Central Banks Sow Confusion
If there’s a golden rule for central bankers in the 21st century, this is it: Seek clarity and avoid uncertainty. A central bank’s target should be clear. The data it uses should be known. The analysis it conducts on that data should be comprehensible. And, certainly, politics should have nothing to do with its decisions.
Yet across the world, central bankers are struggling to live up to these requirements. Instead they’re undercutting their own positions by introducing quite unnecessary confusion into policymaking.
Most obviously, the U.S. Federal Reserve continues to keep markets across the world on tenterhooks for little good reason. Several hawkish members of the Federal Open Market Committee have said recently that the ingredients are in place for a long-expected increase in interest rates. Yet the bond market reflects general disbelief that the Fed could possibly raise rates less than a week before a presidential election. (The FOMC meets next on Nov. 1-2.)
That’s unfortunate, since the data that the Fed is supposedly monitoring -- jobs growth, personal consumption expenditure, inflation and so on -- suggest that the U.S. central bank should already have raised rates. If instead it waits till December to do so, it will have kept financial markets unstable and expectant for months with no clear explanation as to why.
Other central banks have had their own issues. In September, the Bank of Japan switched its policy target to long-term interest rates from the rate of increase of the monetary base, continuing its role as junior partner in Prime Minister Shinzo Abe’s attempt to jolt Japan’s sluggish economy out of decades-long stagnation. Governor Haruhiko Kuroda insisted that this did not represent a “tapering” of stimulus; investors strained to believe him. The BOJ has left murky how it will respond when economic indicators evolve: Sure, the bank has a zero target for the yield on Japan’s 10-year bond, but how will that be achieved? Kuroda’s vagueness has left markets hanging.
Earlier this week, the Reserve Bank of India caused similar confusion. Under Raghuram Rajan, the RBI’s previous governor, investors had become accustomed to the idea that the bank was targeting four percent inflation by March 2018. Rajan’s deputy, Urjit Patel, fully backed that target. But after taking over the RBI, Patel startled markets by refusing to restate it in his first post-Rajan policy decision on Tuesday, an effective U-turn on policy without any real explanation.
The RBI also suggested that the “real” return for savers it considered desirable -- the inflation-adjusted rate -- should be 1.25 percent. Rajan had earlier said that a rate of 1.5 to 2 percent would be reasonable. Again, the bank provided no real explanation of the change or what it means.
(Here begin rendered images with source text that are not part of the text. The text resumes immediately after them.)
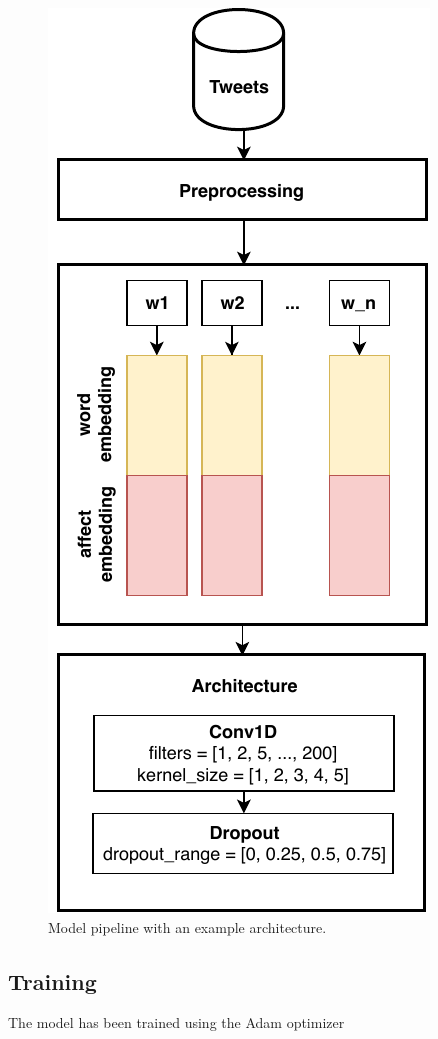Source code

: \documentclass[10pt, a4paper]{article}
\begin{document}
\begin{figure}
\begin{center}
\includegraphics[width=0.7\columnwidth]{images/architecture.pdf}
\caption{Model pipeline with an example architecture.}
\label{fig:figure1}
\end{center}
\end{figure}


\subsection{Training}
The model has been trained using the Adam optimizer 
\end{document}
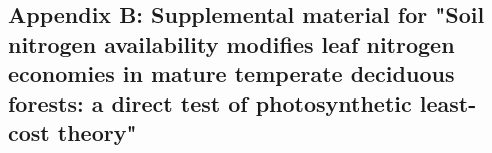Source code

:\begin{singlespace}
    \chapter{\textbf{Appendix B: Supplemental material for "Soil nitrogen availability modifies leaf nitrogen economies in mature temperate deciduous forests: a direct test of photosynthetic least-cost theory"}}
\end{singlespace}

\setcounter{table}{0}
\renewcommand{\thetable}{B\arabic{table}}

\setcounter{figure}{0}
\renewcommand{\thefigure}{B\arabic{figure}}

\begin{table}[h!]
    \caption[Sample sizes of each species, abbreviated by their USDA NRCS PLANTS database code, within each plot at each site]{Sample sizes of each species, abbreviated by their USDA NRCS PLANTS database code, within each plot at each site$^*$}
    \label{table:tab.b1}
\end{table}
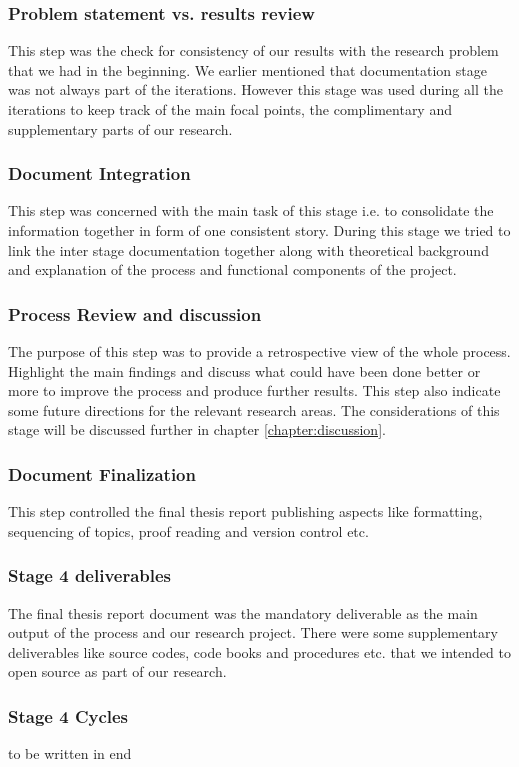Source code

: \subsubsection{Problem statement vs. results review}\label{ps}
This step was the check for consistency of our results with the research problem that we had in the beginning. We earlier mentioned that documentation stage was not always part of the iterations. However this stage was used during all the iterations to keep track of the main focal points, the complimentary and supplementary parts of our research.    
\subsubsection{Document Integration}
This step was concerned with the main task of this stage i.e. to consolidate the information together in form of one consistent story. During this stage we tried to link the inter stage documentation together along with theoretical background and explanation of the process and functional components of the project.
\subsubsection{Process Review and discussion}
The purpose of this step was to provide a retrospective view of the whole process. Highlight the main findings and discuss what could have been done better or more to improve the process and produce further results. This step also indicate some future directions for the relevant research areas. The considerations of this stage will be discussed further in chapter \ref{chapter:discussion}.
\subsubsection{Document Finalization}
This step controlled the final thesis report publishing aspects like formatting, sequencing of topics, proof reading and version control etc.  
\subsubsection{Stage 4 deliverables}
The final thesis report document was the mandatory deliverable  as the main output of the process and our research project. There were some supplementary deliverables like source codes, code books and procedures etc. that we intended to open source as part of our research.   
\subsubsection{Stage 4 Cycles}
to be written in end

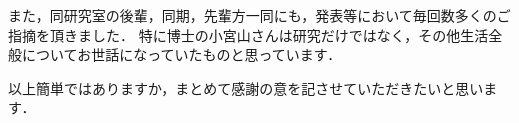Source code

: \documentclass[master]{suribt}
\theoremstyle{definition}
\begin{document}
 また，同研究室の後輩，同期，先輩方一同にも，発表等において毎回数多くのご指摘を頂きました．
 特に博士の小宮山さんは研究だけではなく，その他生活全般についてお世話になっていたものと思っています．
 
 以上簡単ではありますか，まとめて感謝の意を記させていただきたいと思います．


  \appendix%

  
\end{document}
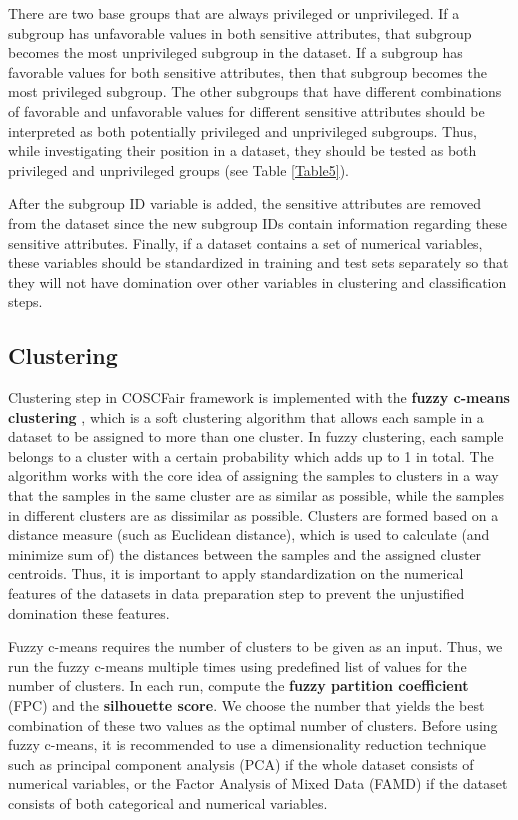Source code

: There are two base groups that are always privileged or unprivileged. If a subgroup has unfavorable values in both sensitive attributes, that subgroup becomes the most unprivileged subgroup in the dataset. If a subgroup has favorable values for both sensitive attributes, then that subgroup becomes the most privileged subgroup. The other subgroups that have different combinations of favorable and unfavorable values for different sensitive attributes should be interpreted as both potentially privileged and unprivileged subgroups. Thus, while investigating their position in a dataset, they should be tested as both privileged and unprivileged groups (see Table \ref{Table5}).

After the subgroup ID variable is added, the sensitive attributes are removed from the dataset since the new subgroup IDs contain information regarding these sensitive attributes. Finally, if a dataset contains a set of numerical variables, these variables should be standardized in training and test sets separately so that they will not have domination over other variables in clustering and classification steps.

\label{alg1}


\subsection{Clustering}\label{ssec:clust}

Clustering step in COSCFair framework is implemented with the \textbf{fuzzy c-means clustering} \cite{fuzzyc}, which is a soft clustering algorithm that allows each sample in a dataset to be assigned to more than one cluster. In fuzzy clustering, each sample belongs to a cluster with a certain probability which adds up to 1 in total. The algorithm works with the core idea of assigning the samples to clusters in a way that the samples in the same cluster are as similar as possible, while the samples in different clusters are as dissimilar as possible. Clusters are formed based on a distance measure (such as Euclidean distance), which is used to calculate (and minimize sum of) the distances between the samples and the assigned cluster centroids. Thus, it is important to apply standardization on the numerical features of the datasets in data preparation step to prevent the unjustified domination these features.

Fuzzy c-means requires the number of clusters to be given as an input. Thus, we run the fuzzy c-means multiple times using predefined list of values for the number of clusters. In each run, compute the \textbf{fuzzy partition coefficient} (FPC) and the \textbf{silhouette score}. We choose the number that yields the best combination of these two values as the optimal number of clusters. Before using fuzzy c-means, it is recommended to use a dimensionality reduction technique such as principal component analysis (PCA) if the whole dataset consists of numerical variables, or the Factor Analysis of Mixed Data (FAMD) if the dataset consists of both categorical and numerical variables.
As a result, the RBI’s decision to cut interest rates by 25 basis points surprised many investors. The bank argued that India’s consumer price inflation had shrunk permanently, ending the long post-crisis period in which controlling runaway prices had become the RBI’s obsession. True, a good monsoon may keep food prices moderate. But lower crude oil prices may have had as big an influence on Indian consumer price inflation as the rains, if not bigger: Inflation has fallen below 6 percent, into the RBI’s comfort zone, largely thanks to the sustained decline in global crude prices since June 2014.
No one knows where that price will go if OPEC gets its act together. Yet the RBI seems to have discounted the upward shock to Indian inflation if OPEC hammers out an agreement that brings the demand and supply of crude oil into balance.
It’s hard not to worry that India’s new monetary policy committee, like its peers elsewhere, is focused on assisting the government’s political objective of reviving private investment, even at the cost of clear communication of the RBI’s own objectives. That fear is supported by Patel’s suggestion that the central bank -- which also regulates India’s banking sector -- would henceforth be more “pragmatic” in dealing with the asset quality crisis in India’s banks than it had been under Rajan, whose take-no-prisoners approach to the problem had upset some in the ruling party.
Since the global financial crisis, central bankers have become accustomed to acting as partners to government. Exceptional times may have required unusual measures. Yet the time has now come for them to explain clearly how and when they will exit measures that have proved ineffective or which are no longer necessary, and return to “normality.”
Until they do -- and as long as investors are unclear about what “normality” means for central banks and how they intend to get there -- markets will stay unsettled. When the exit comes, that means the adjustments will be far from smooth. Surely central bankers should be preparing markets for that, not sending mixed messages?